Composition of Multipartite Quantum Systems: Perspective from Timelike Paradigm

Figuring out the physical rationale behind natural selection of quantum theory is one of the most acclaimed quests in quantum foundational research. This pursuit has inspired several axiomatic initiatives to derive a mathematical formulation of the theory by identifying the general structure of state and effect space of individual systems as well as specifying their composition rules. This generic framework can allow several consistent composition rules for a multipartite system even when state and effect cones of individual subsystems are assumed to be quantum. Nevertheless, for any bipartite system, none of these compositions allows beyond quantum spacelike correlations. In this Letter, we show that such bipartite compositions can admit stronger-than-quantum correlations in the timelike domain and, hence, indicates pragmatically distinct roles carried out by state and effect cones. We discuss consequences of such correlations in a communication task, which accordingly opens up a possibility of testing the actual composition between elementary quanta.

Figure 1

Intuitive representation of the state and effect cones for different compositions of two individual quantum systems. (a) SEP theory: Only separable states are allowed, whereas effects are more exotic than the effects allowed in quantum theory. (b) Quantum theory: The state cone and effect cone exactly overlap (self-dual). (c) $\overline{\mathrm{SEP}}$ theory: The effect cone is constrained in comparison to quantum theory but allows states that are more exotic than quantum states.
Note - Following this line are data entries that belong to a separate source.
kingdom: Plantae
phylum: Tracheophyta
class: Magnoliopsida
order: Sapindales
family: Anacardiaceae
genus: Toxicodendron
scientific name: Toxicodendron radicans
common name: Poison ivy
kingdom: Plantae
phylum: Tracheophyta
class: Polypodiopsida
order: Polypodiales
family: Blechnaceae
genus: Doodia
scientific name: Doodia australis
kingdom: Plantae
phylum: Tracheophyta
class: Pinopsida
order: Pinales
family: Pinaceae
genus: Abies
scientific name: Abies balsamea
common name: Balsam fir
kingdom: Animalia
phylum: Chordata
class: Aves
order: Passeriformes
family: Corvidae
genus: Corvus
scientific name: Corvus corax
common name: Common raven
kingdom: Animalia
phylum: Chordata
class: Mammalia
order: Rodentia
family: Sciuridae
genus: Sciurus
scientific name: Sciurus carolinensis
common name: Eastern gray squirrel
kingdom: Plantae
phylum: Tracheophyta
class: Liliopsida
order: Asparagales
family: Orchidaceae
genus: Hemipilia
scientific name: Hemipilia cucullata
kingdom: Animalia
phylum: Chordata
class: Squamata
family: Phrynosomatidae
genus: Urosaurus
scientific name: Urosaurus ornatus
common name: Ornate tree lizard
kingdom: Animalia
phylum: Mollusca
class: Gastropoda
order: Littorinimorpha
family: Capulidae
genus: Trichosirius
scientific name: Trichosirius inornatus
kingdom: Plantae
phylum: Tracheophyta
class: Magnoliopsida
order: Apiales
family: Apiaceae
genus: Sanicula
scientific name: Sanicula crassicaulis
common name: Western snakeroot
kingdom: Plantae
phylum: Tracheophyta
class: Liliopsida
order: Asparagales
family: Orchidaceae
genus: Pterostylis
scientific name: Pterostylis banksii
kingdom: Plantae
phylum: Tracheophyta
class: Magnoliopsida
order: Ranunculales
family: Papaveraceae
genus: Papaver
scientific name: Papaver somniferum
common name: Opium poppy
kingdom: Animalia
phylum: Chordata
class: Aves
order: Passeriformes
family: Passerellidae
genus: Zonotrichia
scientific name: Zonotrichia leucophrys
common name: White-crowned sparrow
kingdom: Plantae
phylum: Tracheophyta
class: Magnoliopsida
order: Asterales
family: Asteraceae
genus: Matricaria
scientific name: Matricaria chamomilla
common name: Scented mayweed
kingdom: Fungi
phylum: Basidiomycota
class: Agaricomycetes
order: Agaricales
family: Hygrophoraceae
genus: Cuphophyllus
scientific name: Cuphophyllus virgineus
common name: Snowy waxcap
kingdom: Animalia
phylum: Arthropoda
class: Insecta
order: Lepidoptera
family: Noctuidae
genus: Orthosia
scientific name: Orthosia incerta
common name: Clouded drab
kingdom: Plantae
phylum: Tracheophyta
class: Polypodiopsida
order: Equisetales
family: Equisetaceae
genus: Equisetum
The state cone of $\mathrm{SEP}+{\delta }_{NP}$ lies strictly in between SEP and $\mathcal{Q}$, whereas for $\overline{\mathrm{SEP}}-{\xi }_{NP}$ theory it lies strictly in between $\mathcal{Q}$ and $\overline{\mathrm{SEP}}$. Examples of such compositions are shown in (a) and (b) with light shaded cones.

Figure 2

Timelike and spacelike correlations. (a) The preparation (blue) and measurement (green) devices receive inputs $x$ and $y$, respectively, and finally an outcome $a$ is obtained. The blue device prepares two elementary systems which are individually described as quantum bits, but the global description of the preparation is unknown. This setting can generate stronger-than-quantum correlation as shown in Theorem 1. In (b), correlations generated by spacelike separated measurement devices acting on two qubits always imply a quantum description of the joint preparation [18].